A priori error analysis of high-order LL* (FOSLL*) finite element methods

TL;DR

This paper provides an a priori error analysis for high-order LL* (FOSLL*) finite element methods, revealing limitations in convergence rates due to the regularity of an auxiliary Lagrange multiplier influenced by domain geometry.

Contribution

It offers the first theoretical analysis explaining why high-order LL* methods have suboptimal convergence rates, highlighting the role of the Lagrange multiplier's regularity.

Findings

Convergence rates are limited by the regularity of the Lagrange multiplier.

High-order methods do not necessarily improve convergence for constant solutions.

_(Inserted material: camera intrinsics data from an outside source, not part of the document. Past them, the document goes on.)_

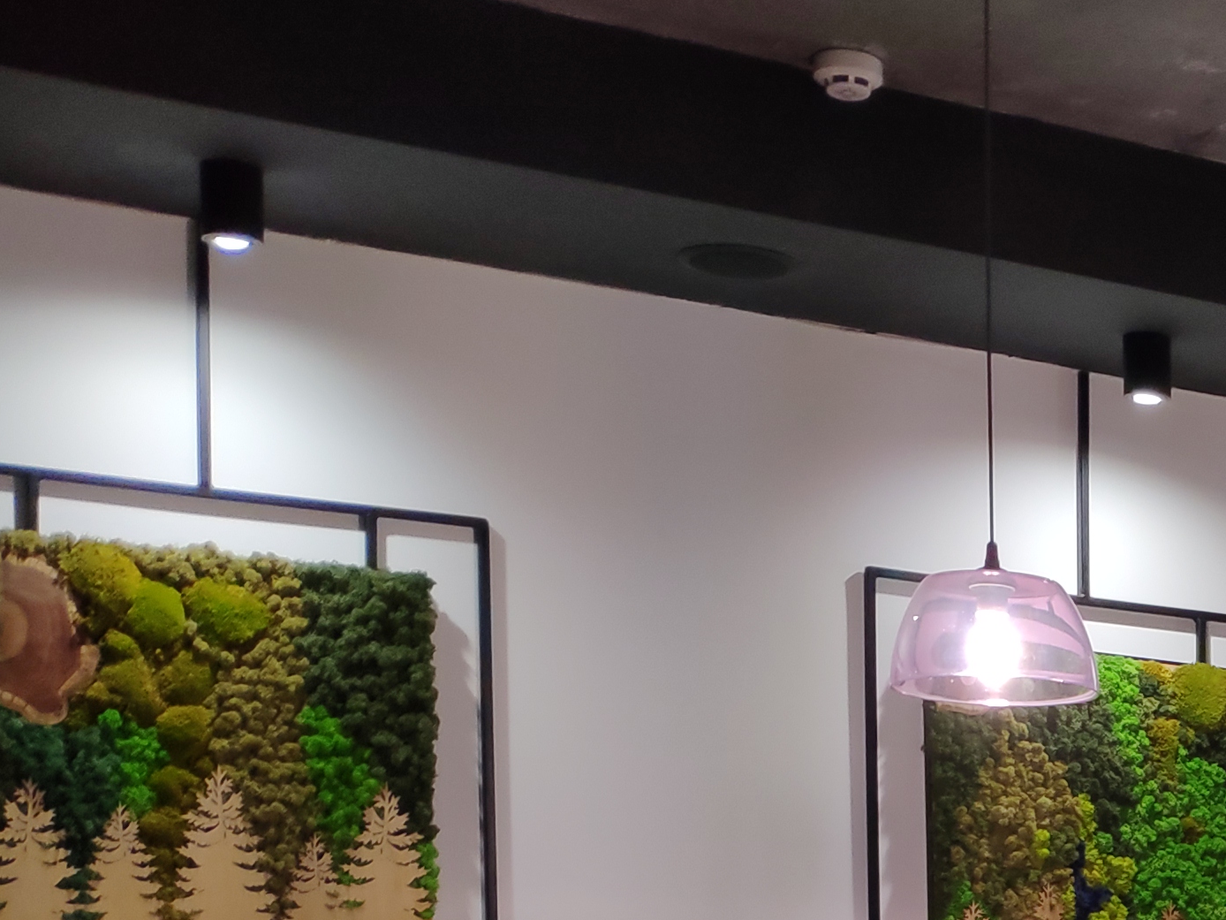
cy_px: 1244
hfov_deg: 26.4
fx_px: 2160
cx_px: 1631
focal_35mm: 61
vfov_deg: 21.4
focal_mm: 4.22
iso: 314
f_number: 1.8
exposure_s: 1/33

Numerical experiments confirm the theoretical predictions.

Abstract

A number of non-standard finite element methods have been proposed in recent years, each of which derives from a specific class of PDE-constrained norm minimization problems. The most notable examples are $\mathcal{L}\mathcal{L}^*$ methods. In this work, we argue that all high-order methods in this class should be expected to deliver substandard uniform h-refinement convergence rates. In fact, one may not even see rates proportional to the polynomial order $p > 1$ when the exact solution is a constant function. We show that the convergence rate is limited by the regularity of an extraneous Lagrange multiplier variable which naturally appears via a saddle-point analysis. In turn, limited convergence rates appear because the regularity of this Lagrange multiplier is determined, in part, by the geometry of the domain. Numerical experiments support our conclusions.